▼
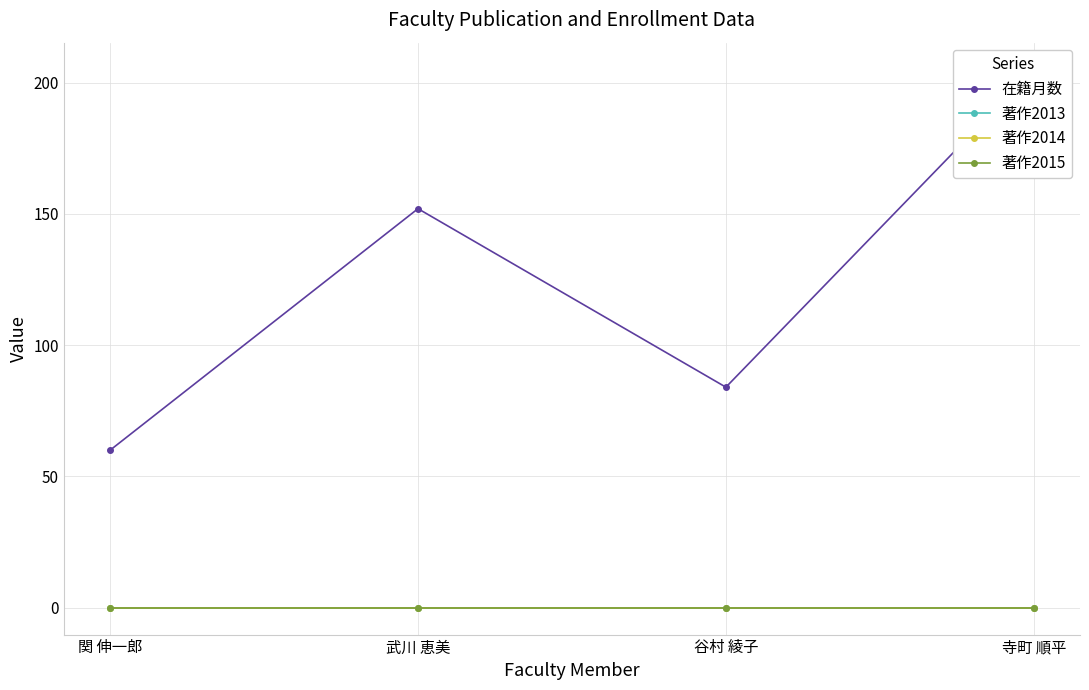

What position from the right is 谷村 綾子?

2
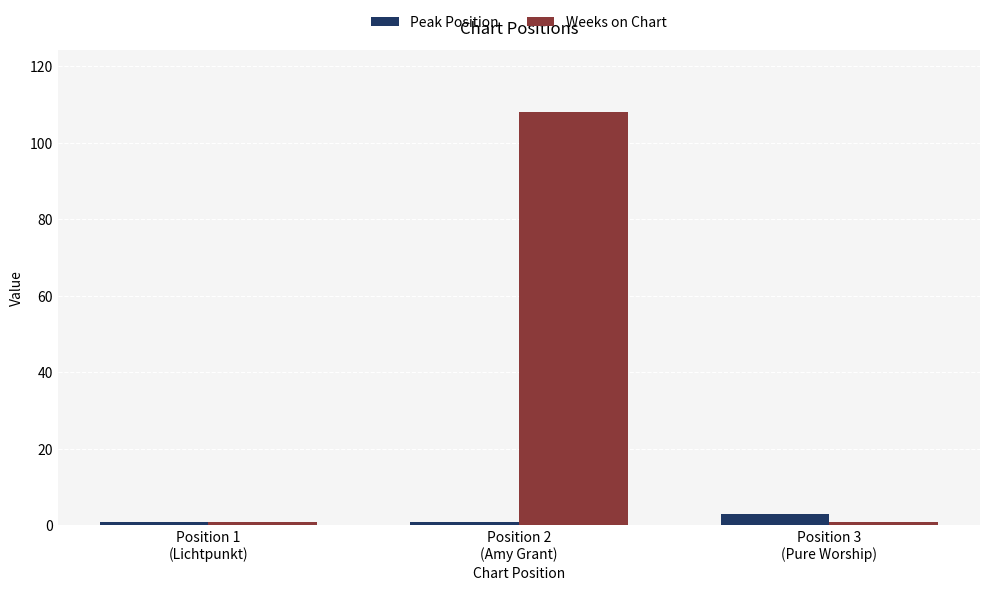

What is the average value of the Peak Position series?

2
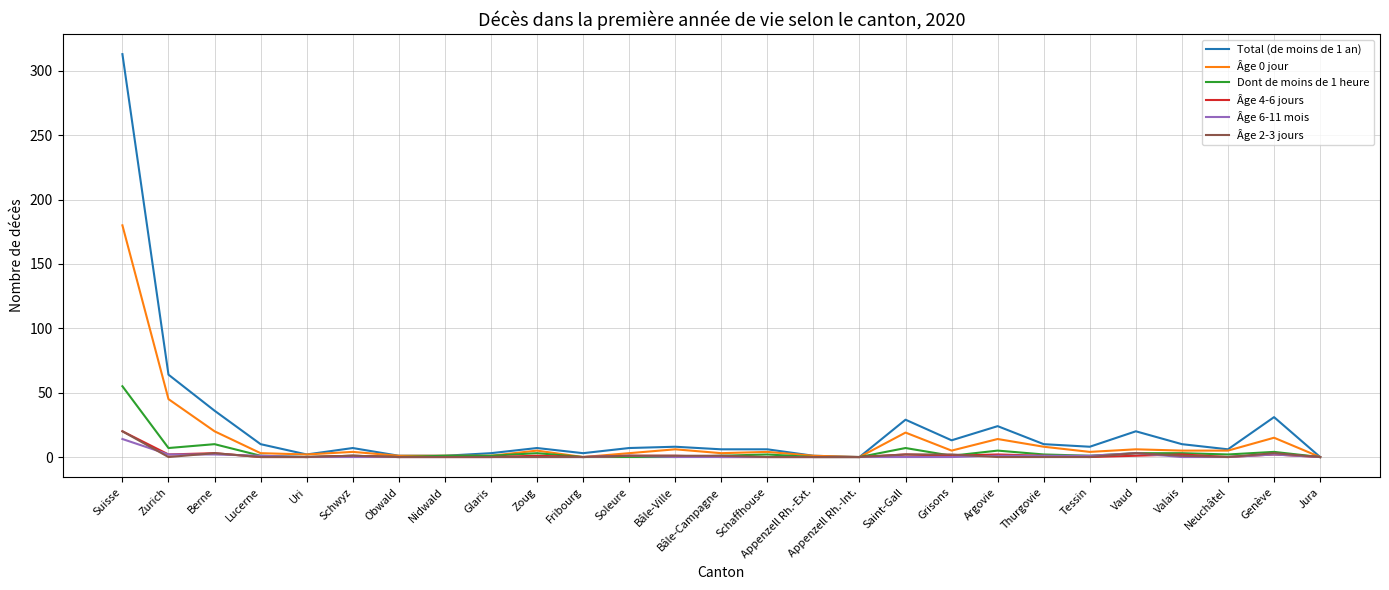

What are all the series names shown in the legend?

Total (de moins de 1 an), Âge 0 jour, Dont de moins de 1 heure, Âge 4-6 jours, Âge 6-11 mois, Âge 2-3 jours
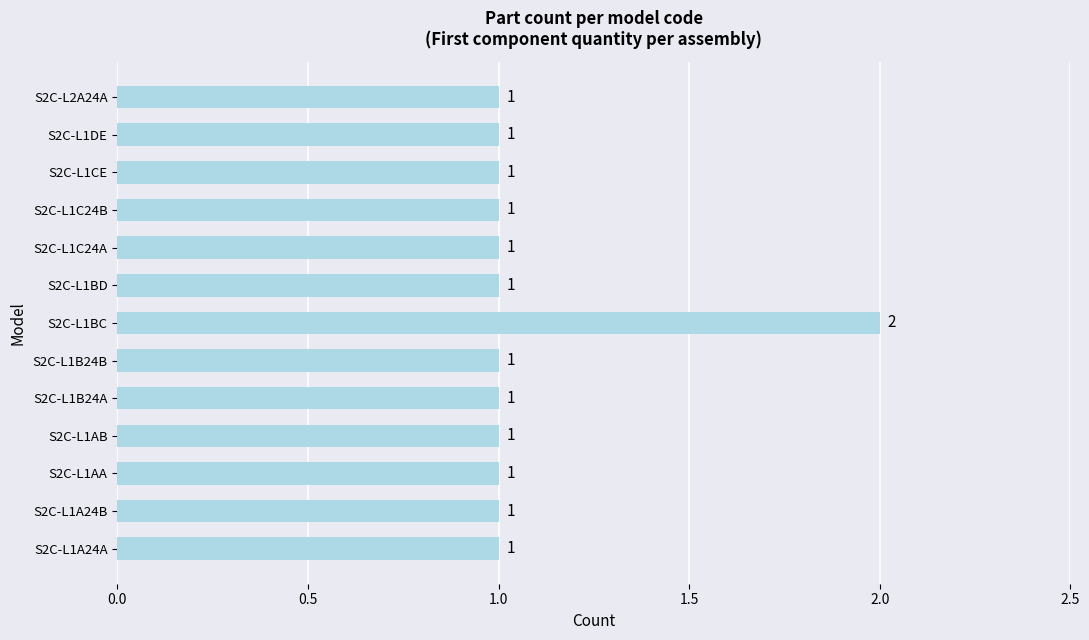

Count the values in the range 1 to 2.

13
▲
▼
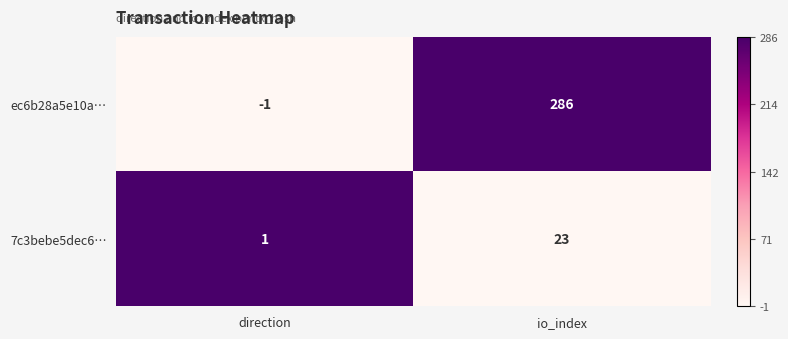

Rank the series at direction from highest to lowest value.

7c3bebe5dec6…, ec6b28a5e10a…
▲
** Work to be completed **
Copy out, with no changes, everything from the line containing "Rank the series" down to the line containing "7c3bebe5dec6…, ec6b28a5e10a…", both of those lines included.

** Task output **
Rank the series at direction from highest to lowest value.

7c3bebe5dec6…, ec6b28a5e10a…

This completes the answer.